Would you copy out each line of the records below that includes the word "nose"?

[Dataset excerpts]
== == ==

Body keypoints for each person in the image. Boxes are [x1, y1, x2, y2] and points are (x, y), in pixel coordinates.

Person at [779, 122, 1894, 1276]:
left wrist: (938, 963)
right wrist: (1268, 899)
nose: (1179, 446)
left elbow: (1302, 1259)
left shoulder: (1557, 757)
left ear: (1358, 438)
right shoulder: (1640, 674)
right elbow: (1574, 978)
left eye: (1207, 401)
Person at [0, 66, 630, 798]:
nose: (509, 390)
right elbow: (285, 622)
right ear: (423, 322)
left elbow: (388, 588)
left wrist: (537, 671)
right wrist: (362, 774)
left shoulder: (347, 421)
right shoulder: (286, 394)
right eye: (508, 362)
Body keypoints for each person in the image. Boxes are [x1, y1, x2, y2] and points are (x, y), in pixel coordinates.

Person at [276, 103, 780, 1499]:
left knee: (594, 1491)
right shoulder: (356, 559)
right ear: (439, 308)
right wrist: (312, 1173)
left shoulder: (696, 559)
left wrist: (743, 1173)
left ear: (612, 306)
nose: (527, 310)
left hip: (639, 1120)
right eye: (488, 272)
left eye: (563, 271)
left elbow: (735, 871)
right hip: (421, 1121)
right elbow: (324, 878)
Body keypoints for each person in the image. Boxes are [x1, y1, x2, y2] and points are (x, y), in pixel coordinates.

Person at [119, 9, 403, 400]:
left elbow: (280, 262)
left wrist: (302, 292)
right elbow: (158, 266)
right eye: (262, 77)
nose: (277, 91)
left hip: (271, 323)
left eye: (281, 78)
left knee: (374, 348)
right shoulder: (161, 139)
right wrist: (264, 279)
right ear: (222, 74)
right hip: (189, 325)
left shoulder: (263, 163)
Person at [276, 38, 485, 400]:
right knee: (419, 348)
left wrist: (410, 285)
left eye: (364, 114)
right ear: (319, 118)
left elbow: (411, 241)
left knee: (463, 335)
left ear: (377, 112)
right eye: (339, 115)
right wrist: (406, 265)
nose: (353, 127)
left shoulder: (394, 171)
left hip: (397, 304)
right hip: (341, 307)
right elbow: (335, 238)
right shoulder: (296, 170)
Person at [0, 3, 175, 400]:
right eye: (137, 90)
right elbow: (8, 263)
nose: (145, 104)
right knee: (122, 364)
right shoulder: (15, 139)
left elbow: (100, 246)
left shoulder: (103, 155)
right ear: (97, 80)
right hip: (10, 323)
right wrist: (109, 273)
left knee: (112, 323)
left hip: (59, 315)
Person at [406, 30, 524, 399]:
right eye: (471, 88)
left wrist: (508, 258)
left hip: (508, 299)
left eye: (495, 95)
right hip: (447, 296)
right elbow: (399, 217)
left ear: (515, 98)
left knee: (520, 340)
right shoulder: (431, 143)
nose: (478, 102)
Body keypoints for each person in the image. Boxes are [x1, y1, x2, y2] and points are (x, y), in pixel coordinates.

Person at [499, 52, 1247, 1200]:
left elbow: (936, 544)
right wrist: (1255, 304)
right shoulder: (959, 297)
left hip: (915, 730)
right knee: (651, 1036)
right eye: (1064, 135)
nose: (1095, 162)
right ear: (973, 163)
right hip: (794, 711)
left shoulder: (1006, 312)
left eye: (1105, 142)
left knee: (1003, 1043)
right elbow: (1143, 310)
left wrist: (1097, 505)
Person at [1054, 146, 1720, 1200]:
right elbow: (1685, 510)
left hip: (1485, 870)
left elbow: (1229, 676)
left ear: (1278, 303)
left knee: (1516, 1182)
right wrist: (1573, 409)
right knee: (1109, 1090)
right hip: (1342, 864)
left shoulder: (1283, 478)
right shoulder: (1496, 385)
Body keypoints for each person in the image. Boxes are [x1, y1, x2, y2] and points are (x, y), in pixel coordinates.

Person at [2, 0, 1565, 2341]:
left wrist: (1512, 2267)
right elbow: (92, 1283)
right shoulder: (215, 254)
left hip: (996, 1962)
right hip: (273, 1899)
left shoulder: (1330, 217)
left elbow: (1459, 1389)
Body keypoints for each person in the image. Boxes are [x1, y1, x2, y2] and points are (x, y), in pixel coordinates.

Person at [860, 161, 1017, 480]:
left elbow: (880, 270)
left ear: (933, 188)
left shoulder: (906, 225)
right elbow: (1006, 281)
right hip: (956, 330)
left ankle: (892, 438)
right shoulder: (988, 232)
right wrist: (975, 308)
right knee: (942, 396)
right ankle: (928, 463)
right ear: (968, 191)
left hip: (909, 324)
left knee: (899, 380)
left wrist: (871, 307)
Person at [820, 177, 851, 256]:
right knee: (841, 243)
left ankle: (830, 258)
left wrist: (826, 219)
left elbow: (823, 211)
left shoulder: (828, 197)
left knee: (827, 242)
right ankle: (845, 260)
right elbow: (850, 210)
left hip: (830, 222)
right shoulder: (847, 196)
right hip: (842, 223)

== == ==

**ANSWER SPACE:**
nose: (1179, 446)
nose: (509, 390)
nose: (527, 310)
nose: (277, 91)
nose: (353, 127)
nose: (145, 104)
nose: (478, 102)
nose: (1095, 162)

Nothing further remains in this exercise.